An UT-initiative focused on alleviating poverty

| Michaela Nesvarova

PC3 for BoP(Product Co-creation Center for the Base of the Pyramid) is an initiative which originated at the University of Twente. Its goal is to create specialized support centers where creative people from the base of the pyramid can start up their own company. We have interviewed a group of experts from UT, who have founded the PC3 project. They are: researchers Juan Manuel Jauregui-Becker from OPM, whose field of expertise is design and product development,Laura Franco-Garcia specializing in sustainable development (CSTM) and professor Aard Groen, expert in innovative entrepreneurship and the leader of VentureLab.

Can you tell us what PC3 is?

Jauregui-Becker: I would define PC3 as a business pre-incubator. PC3 aims to offer a program during which potential entrepreneurs from base of the pyramid (BoP) get help from specialists in order to co-create their products - from an initial idea down to a physical prototype with a business plan.PC3 initiative has three main dimensions: research, education and valorization. The project is about uniting the sustainable development, business development and product design with a goal to create an equation which helps people from BoP to become a formal company.’

Franco-Garcia: Sustainability is an important aspect of PC3. We see PC3 as the means to reintegrating people without formal education into the economy and enabling them to rise out from poverty. Moreover, their business ideas will be co-created under criteria that show compliance with environmental and social dimensions; criteria that also allow us to monitor the development of BoP’s competences.’
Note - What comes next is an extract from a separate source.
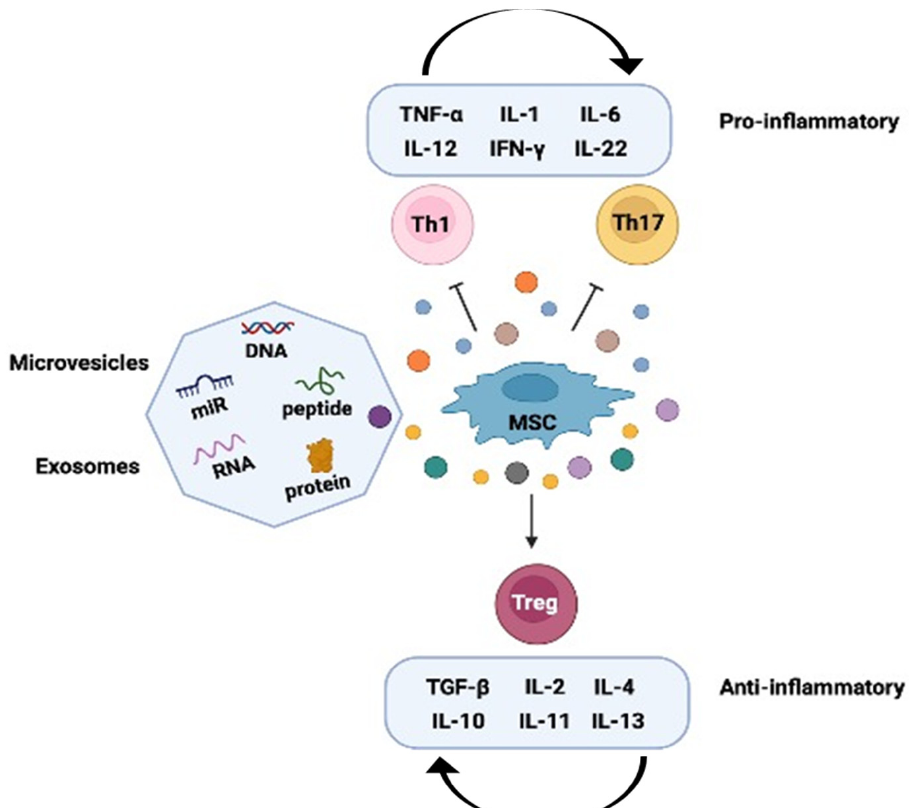
Figure 6. Immunomodulation by mesenchymal stem cells (MSCs) in vitiligo. MSCs have been shown to have immunomodulatory e ff ects in vitiligo. The mechanisms of MSC-mediated immunomodulation are complex and involve both cell-cell contact-dependent mechanisms and the secretion of various soluble mediators. These mediators can a ff ect the activity of regulatory T cells (Tregs), T helper 1 (Th1) cells, T helper 2 (Th2) cells, T helper 17 (Th17) cells, dendritic cells (DCs), and natural killer (NK) cells. The mediators include interleukins (ILs), interferon-gamma (IFN- γ ), tumor necrosis factor-alpha (TNF- α ) and transforming growth factor-beta (TGF- β ). Figure was created using Biorender.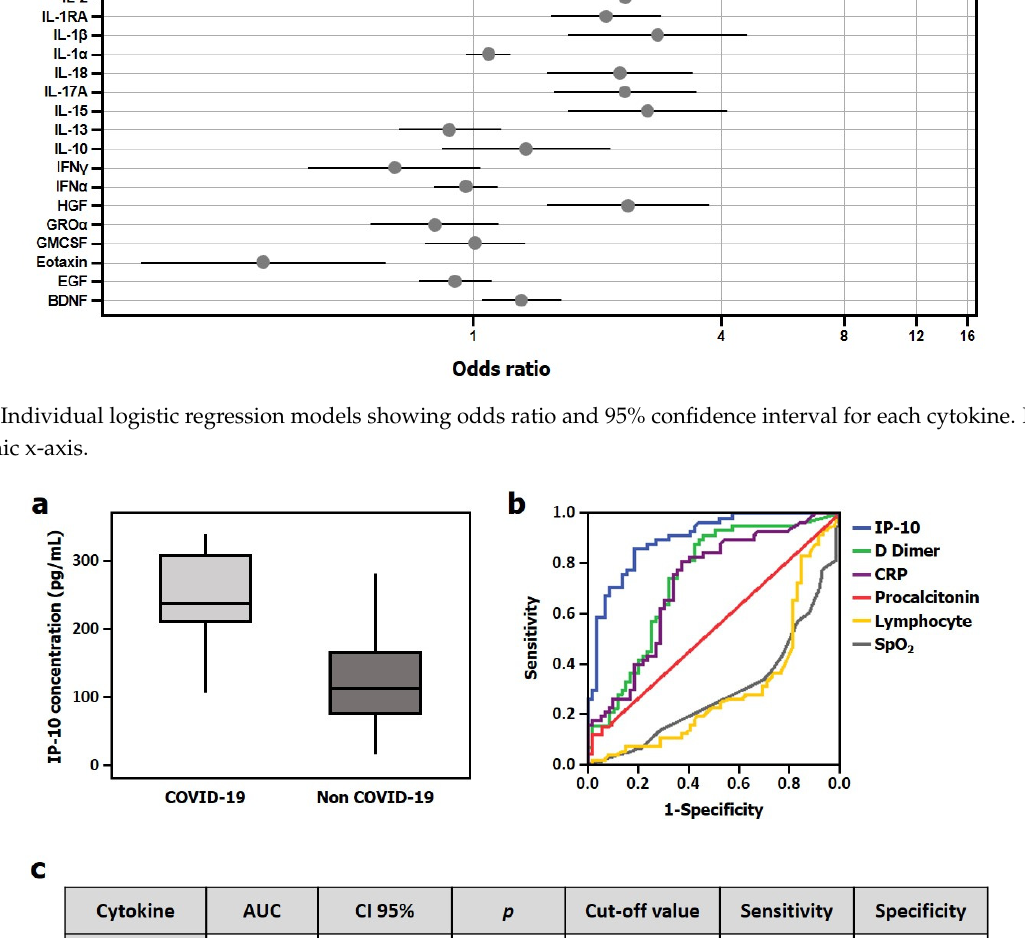
Table 2. Area under the receiver operating characteristic curve (AUROC) analysis of the 18 signifi- cant cytokines. The bold is to indicate statistical significance.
Groen: ‘PC3 is also based on the experience of VentureLab. We help with the business development side of the project. People at BoP are often very knowledgeable about the issue they are trying to solve, but not about running a business. PC3 is a clear collaboration of different departments of UT – engineering, sustainability science and business science. And together we can create something that really works. At this point, we are still developing the project, but we have connections with India, Brazil, South Africa, Mexico, and also within Netherlands, specifically in Northern Groningen, which is an economically deprived area. Now we want to see if we can apply our program there.’

Why did you decide to start this project?

Jauregui-Becker:People at BoP do not have resources to turn their often innovative ideas into something with economic and social value. Through our research, we found out that there is no real institutional help for these people. The little support given to people at BoP is directed at micro-enterprises. But in developed countries it is small and medium enterprises that are the base of the economic development. So in order to increase economical development, you need to increase the number of small and medium businesses. And the way to do that is to encourage people to be innovative entrepreneurs.’

How does the program work?

Jauregui-Becker: We find inventive people who can possibly create a business. First, they evaluate and develop their ideas. Then they enter the co-creation process – designing the products or technology - and the co-venturing process. They also take part in workshops for personal development. After about 6 months of this program, a small start-up company should be formed.’

Who will be the experts guiding these new entrepreneurs?

Jauregui-Becker: There will be two function developers. One of them focuses on the product design part and the other one on the business aspect. Then there is a separate group of people called coaches, who are real entrepreneurs that are assigned to one company to help it with practical knowledge.’

How is UT involved in PC3?

Franco-Garcia:‘We encourage students to do research on projects with BoP people, i.e., courses of the minor sustainable development in developing countries. We have one PhD student working directly on PC3 project.’

Jauregui-Becker: UT is actively involved in the research behind PC3. We have already gotten several papers published on the topic and some students are doing their bachelor and master theses on different elements of the PC3 project.’

Groen: ‘We provide the scientific background. We will not go to Mexico or Africa and set the centers up, but we will train people to do so. We have the idea and the design, but we cannot do it on our own. If people would like to help - we are currently looking for investors and partners, who could financially support this initiative.’